__What the task asks__
Return all of the data verbatim, dropping any picture.

============================================================

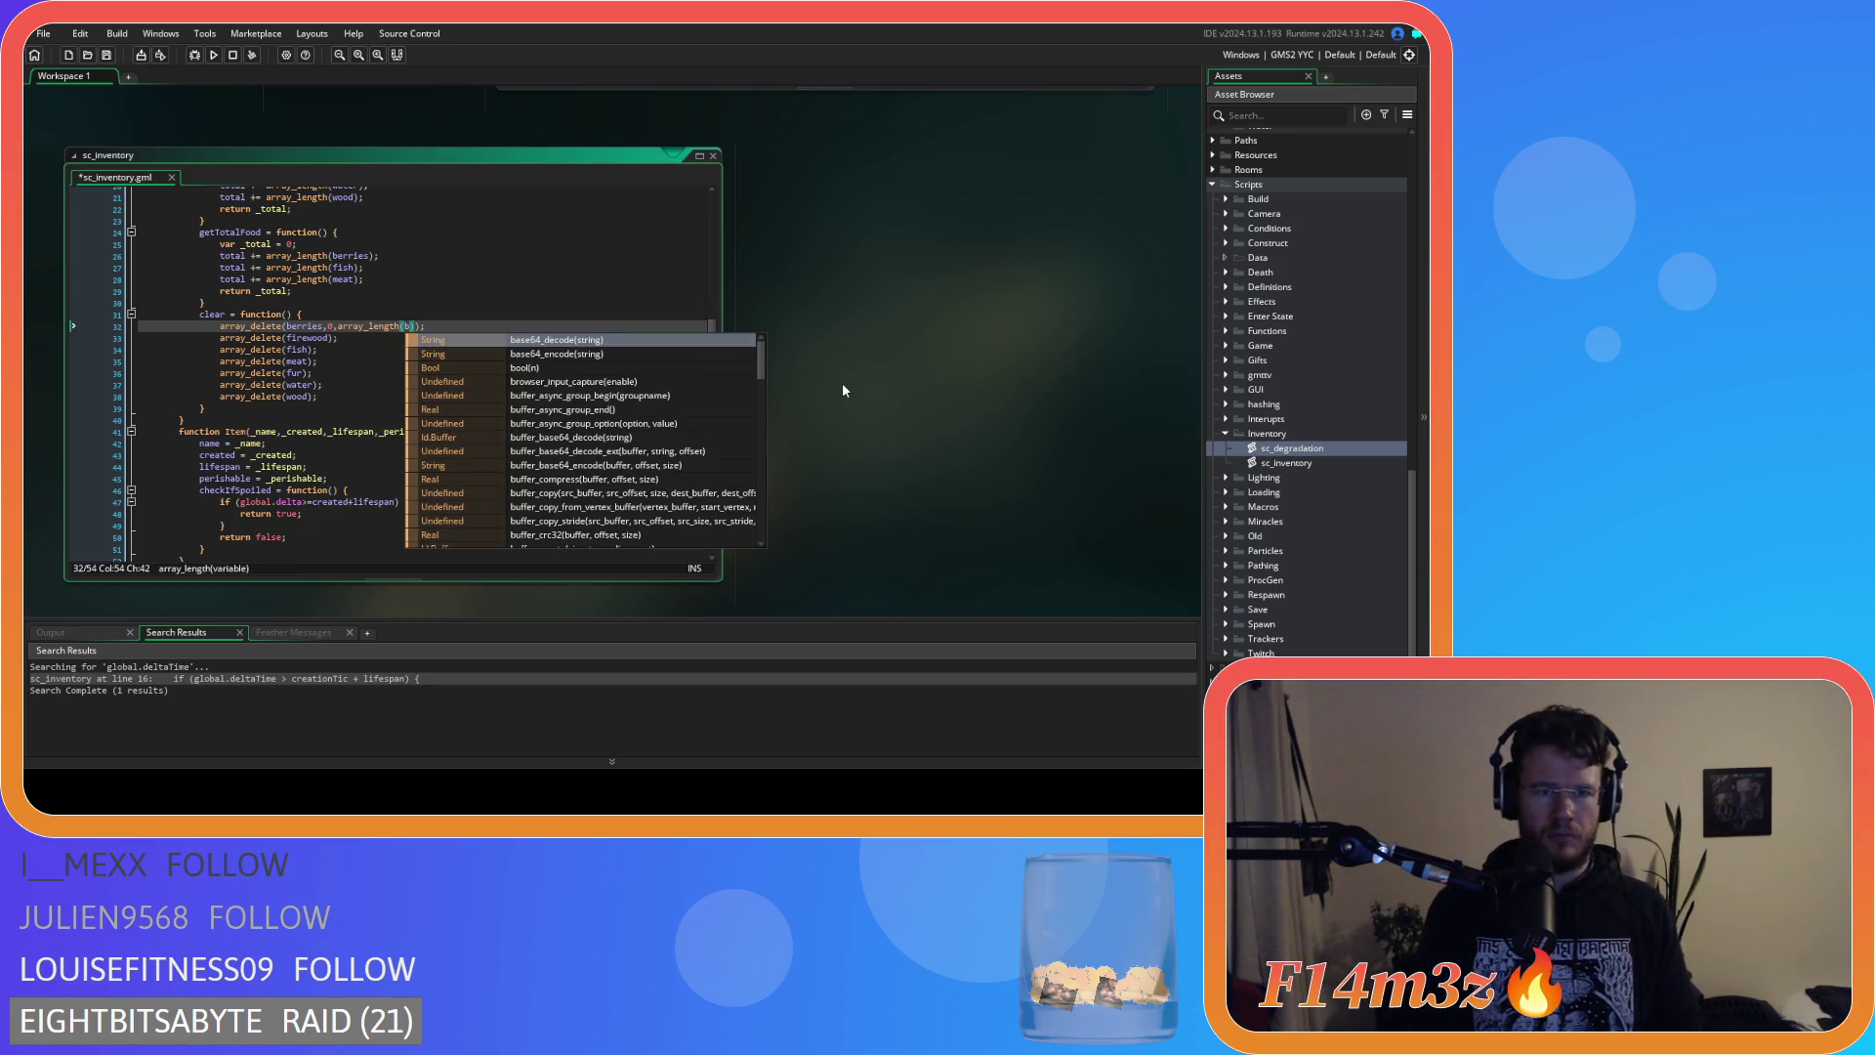
Copy the ',0,array_length(berries)' arguments into the firewood, fish, meat, fur and water array_delete calls.
key("shift+Left")
key("shift+Left")
key("shift+Left")
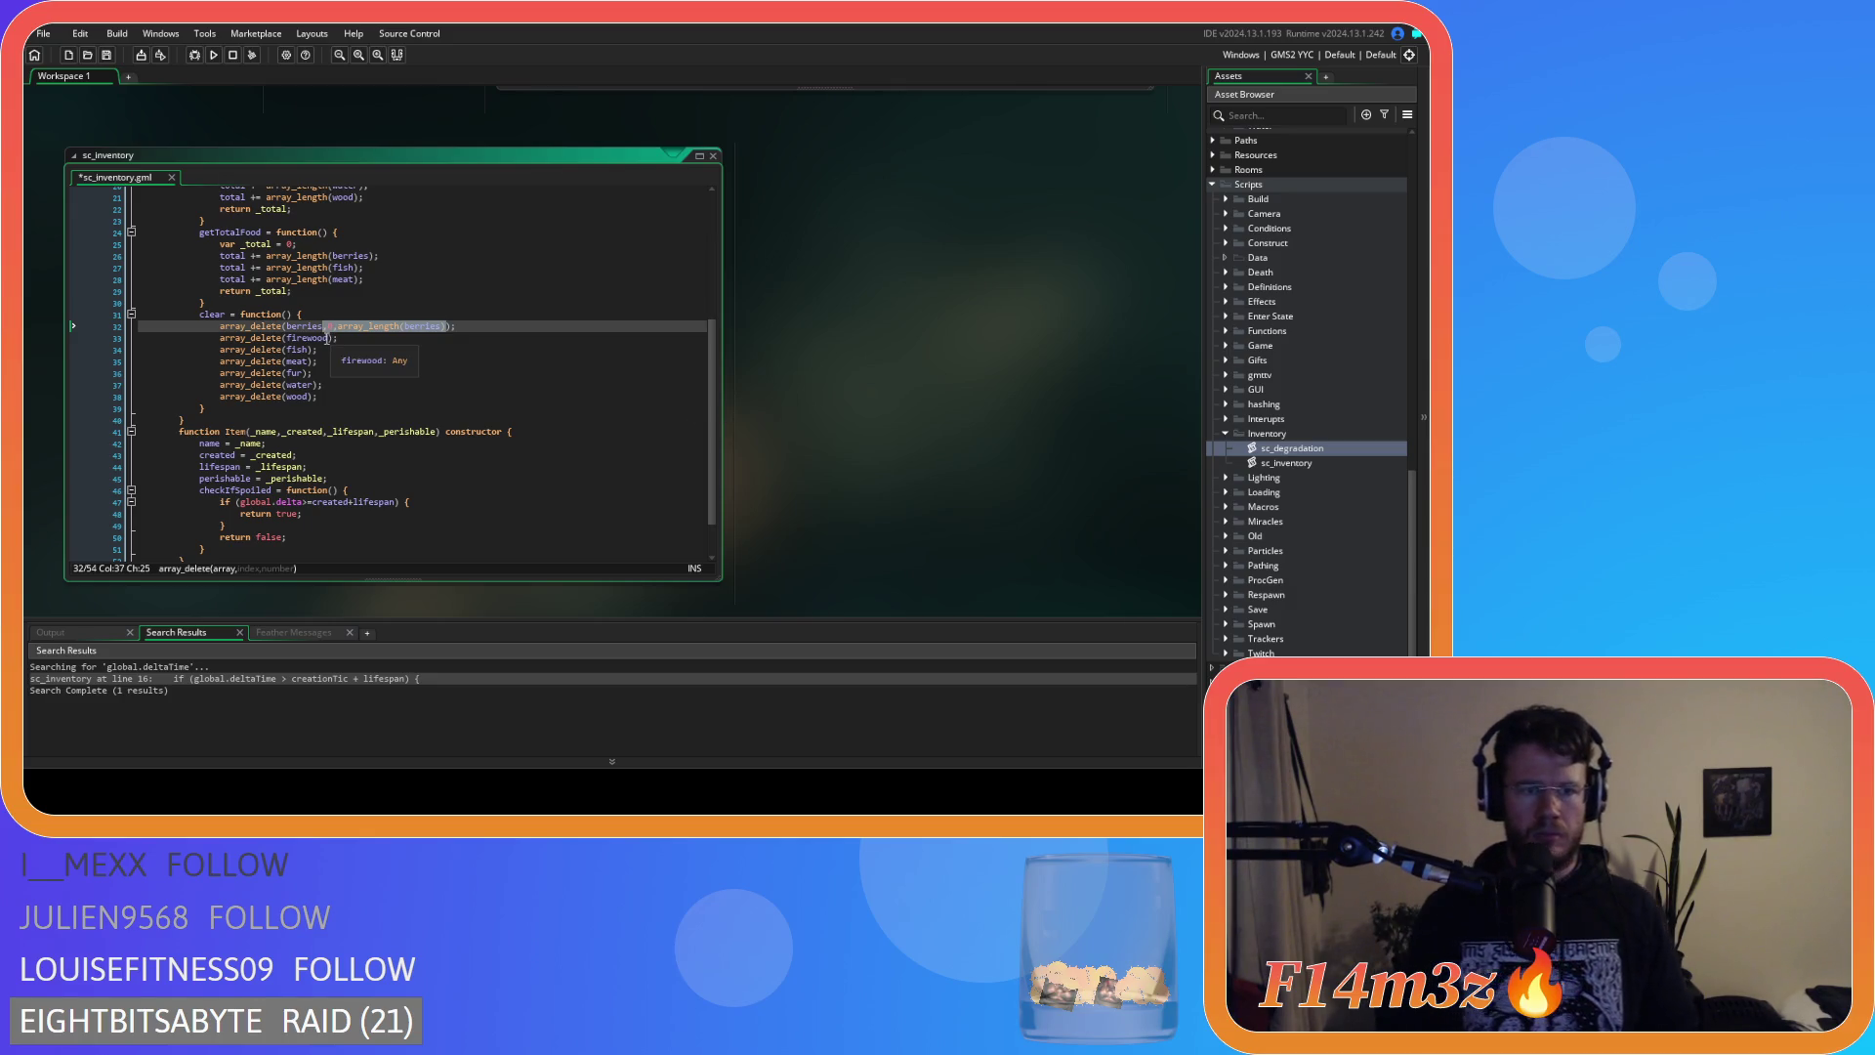
left_click(348, 335)
type(",0,array_length(berries)")
left_click(309, 350)
type(",0,array_length(berries)")
left_click(308, 362)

============================================================

__Completed exercise__
Copy the ',0,array_length(berries)' arguments into the firewood, fish, meat, fur and water array_delete calls.
key("shift+Left")
key("shift+Left")
key("shift+Left")
left_click(348, 335)
type(",0,array_length(berries)")
left_click(309, 350)
type(",0,array_length(berries)")
left_click(308, 362)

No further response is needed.